[Records from a data source]
- - - - -
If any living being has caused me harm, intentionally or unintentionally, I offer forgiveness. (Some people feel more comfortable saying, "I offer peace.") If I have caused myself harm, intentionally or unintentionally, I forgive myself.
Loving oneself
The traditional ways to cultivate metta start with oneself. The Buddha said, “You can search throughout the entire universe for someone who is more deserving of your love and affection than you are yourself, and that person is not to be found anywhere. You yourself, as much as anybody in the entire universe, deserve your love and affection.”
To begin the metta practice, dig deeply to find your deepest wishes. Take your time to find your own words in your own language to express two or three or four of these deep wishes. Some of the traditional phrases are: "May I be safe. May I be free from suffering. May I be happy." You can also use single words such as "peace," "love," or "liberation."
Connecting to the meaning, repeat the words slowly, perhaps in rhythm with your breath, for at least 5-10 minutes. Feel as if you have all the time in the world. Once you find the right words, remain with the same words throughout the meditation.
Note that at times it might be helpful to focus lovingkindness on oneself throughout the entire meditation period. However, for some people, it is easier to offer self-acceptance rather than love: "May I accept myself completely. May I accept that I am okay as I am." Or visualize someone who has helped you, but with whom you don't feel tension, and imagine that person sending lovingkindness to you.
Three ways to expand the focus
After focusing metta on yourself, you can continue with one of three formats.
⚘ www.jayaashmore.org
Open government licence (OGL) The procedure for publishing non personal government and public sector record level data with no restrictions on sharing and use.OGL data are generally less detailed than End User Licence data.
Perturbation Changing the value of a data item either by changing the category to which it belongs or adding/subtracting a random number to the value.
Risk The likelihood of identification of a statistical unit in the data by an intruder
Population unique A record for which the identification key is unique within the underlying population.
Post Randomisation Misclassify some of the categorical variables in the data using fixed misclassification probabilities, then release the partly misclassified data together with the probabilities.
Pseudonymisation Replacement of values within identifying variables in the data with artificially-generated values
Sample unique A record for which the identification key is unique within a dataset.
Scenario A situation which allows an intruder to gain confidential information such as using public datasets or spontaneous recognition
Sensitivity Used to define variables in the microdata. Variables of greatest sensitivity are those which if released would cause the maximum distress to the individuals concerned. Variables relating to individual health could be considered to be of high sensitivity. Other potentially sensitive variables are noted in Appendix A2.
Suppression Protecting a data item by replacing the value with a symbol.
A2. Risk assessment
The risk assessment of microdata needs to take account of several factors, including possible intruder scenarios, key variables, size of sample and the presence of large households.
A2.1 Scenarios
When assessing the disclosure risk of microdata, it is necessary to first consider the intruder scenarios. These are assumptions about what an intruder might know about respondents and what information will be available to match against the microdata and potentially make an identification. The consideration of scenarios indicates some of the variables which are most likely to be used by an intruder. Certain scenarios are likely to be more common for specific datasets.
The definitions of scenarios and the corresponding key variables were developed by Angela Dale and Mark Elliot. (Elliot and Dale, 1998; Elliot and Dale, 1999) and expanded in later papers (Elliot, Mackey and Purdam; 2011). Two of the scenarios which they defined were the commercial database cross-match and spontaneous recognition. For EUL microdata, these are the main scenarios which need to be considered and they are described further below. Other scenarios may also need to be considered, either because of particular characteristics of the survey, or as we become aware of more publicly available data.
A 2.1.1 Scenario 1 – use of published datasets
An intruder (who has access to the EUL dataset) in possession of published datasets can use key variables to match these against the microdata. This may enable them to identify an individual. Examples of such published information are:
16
- - - - -
ACTION ITEM: Count the lines above in which the word "published" appears, then state only that count.

ANSWER TO THIS EXERCISE: 2